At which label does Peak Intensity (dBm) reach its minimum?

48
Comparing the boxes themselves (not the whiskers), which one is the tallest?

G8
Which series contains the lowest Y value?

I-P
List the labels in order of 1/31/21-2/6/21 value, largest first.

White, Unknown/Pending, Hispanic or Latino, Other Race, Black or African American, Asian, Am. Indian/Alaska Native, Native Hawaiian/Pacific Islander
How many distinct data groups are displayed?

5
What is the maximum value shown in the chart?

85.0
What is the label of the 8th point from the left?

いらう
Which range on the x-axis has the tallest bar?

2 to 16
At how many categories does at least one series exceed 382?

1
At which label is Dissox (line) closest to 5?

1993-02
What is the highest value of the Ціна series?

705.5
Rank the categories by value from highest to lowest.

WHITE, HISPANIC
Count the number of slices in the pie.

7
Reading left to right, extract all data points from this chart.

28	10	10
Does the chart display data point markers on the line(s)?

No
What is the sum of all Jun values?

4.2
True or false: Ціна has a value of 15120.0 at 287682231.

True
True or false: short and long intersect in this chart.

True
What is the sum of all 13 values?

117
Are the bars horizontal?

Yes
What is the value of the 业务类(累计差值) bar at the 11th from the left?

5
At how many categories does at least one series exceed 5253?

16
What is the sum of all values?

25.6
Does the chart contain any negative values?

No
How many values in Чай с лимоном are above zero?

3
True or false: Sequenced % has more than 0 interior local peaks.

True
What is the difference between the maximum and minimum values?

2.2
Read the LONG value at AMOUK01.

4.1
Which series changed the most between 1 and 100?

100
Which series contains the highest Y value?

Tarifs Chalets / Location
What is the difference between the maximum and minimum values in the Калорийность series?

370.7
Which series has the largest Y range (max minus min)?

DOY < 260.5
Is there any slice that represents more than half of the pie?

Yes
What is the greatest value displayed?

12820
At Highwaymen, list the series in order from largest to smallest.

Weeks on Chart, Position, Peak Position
+ + +
任务要求 —
把从记录开头起、一直到含有“List the labels”的那一行（含该行）为止的各行重新写出，将其中的“minimum”替换为“maximum”，其余内容一律不变。

本题解答 —
At which label does Peak Intensity (dBm) reach its maximum?

48
Comparing the boxes themselves (not the whiskers), which one is the tallest?

G8
Which series contains the lowest Y value?

I-P
List the labels in order of 1/31/21-2/6/21 value, largest first.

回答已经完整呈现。